---- Input data
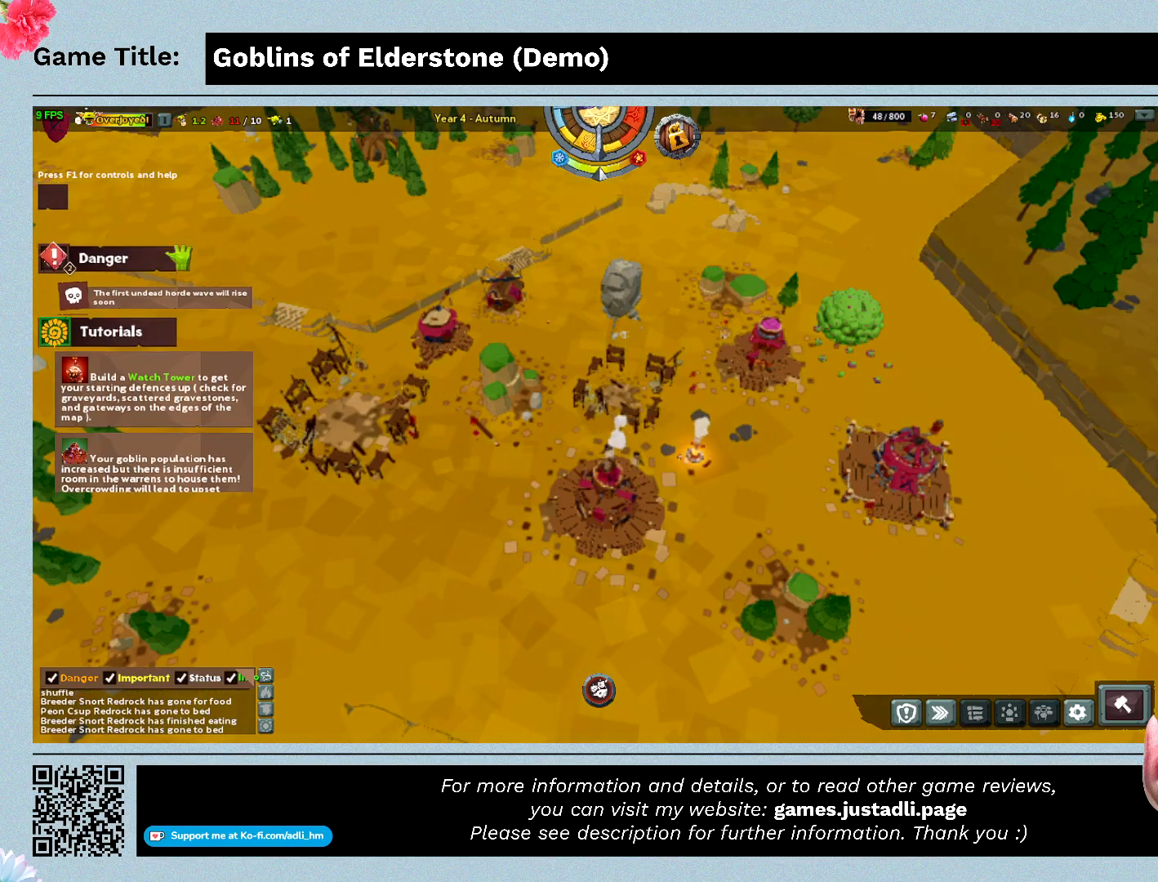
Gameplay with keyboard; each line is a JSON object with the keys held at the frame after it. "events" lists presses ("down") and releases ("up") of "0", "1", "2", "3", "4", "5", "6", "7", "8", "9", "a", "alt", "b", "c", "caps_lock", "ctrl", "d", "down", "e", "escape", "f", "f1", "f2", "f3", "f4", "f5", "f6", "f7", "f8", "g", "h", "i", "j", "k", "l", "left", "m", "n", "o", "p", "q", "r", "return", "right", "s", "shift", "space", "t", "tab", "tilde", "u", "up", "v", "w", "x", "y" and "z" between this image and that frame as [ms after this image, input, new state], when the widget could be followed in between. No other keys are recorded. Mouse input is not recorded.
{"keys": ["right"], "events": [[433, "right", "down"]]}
--------
---- Input data
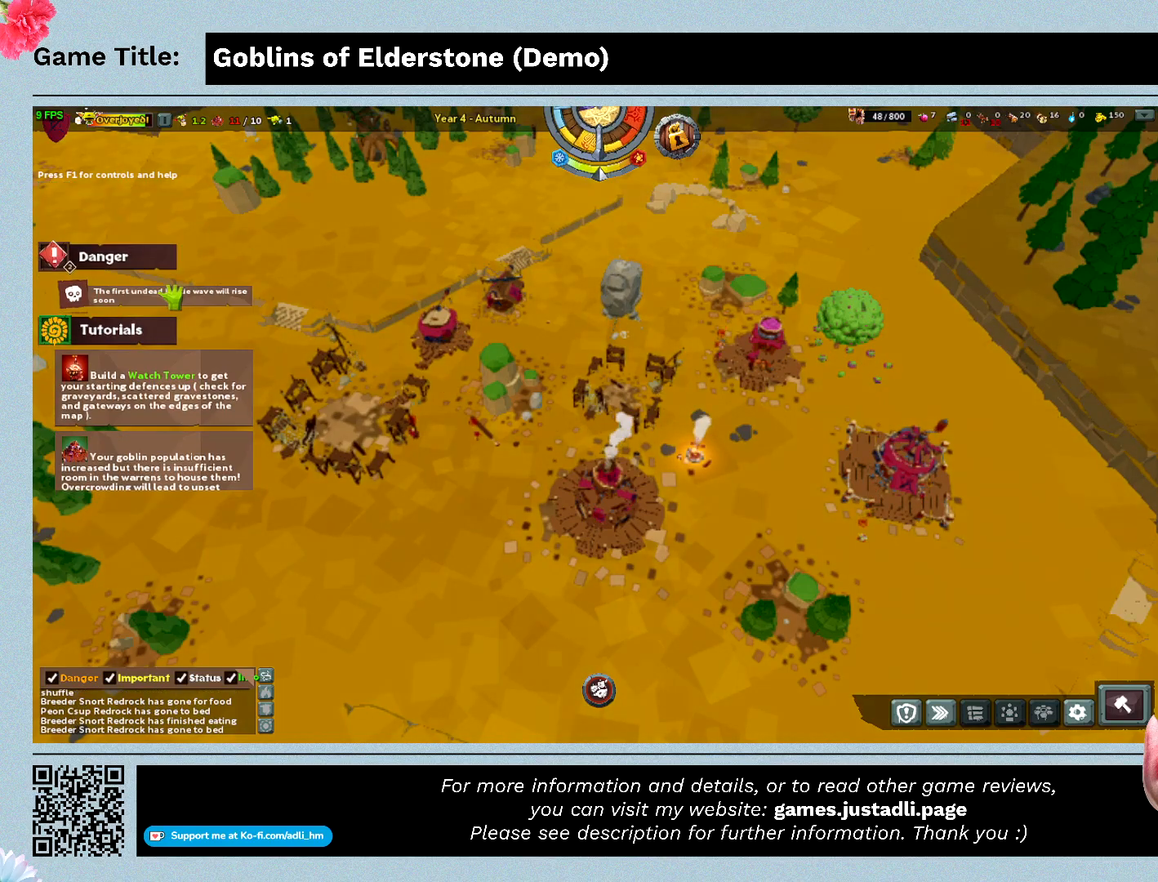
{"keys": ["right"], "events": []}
--------
Your goal: Show the lines of the material that contain the word "down".

Result for this exercise:
Gameplay with keyboard; each line is a JSON object with the keys held at the frame after it. "events" lists presses ("down") and releases ("up") of "0", "1", "2", "3", "4", "5", "6", "7", "8", "9", "a", "alt", "b", "c", "caps_lock", "ctrl", "d", "down", "e", "escape", "f", "f1", "f2", "f3", "f4", "f5", "f6", "f7", "f8", "g", "h", "i", "j", "k", "l", "left", "m", "n", "o", "p", "q", "r", "return", "right", "s", "shift", "space", "t", "tab", "tilde", "u", "up", "v", "w", "x", "y" and "z" between this image and that frame as [ms after this image, input, new state], when the widget could be followed in between. No other keys are recorded. Mouse input is not recorded.
{"keys": ["right"], "events": [[433, "right", "down"]]}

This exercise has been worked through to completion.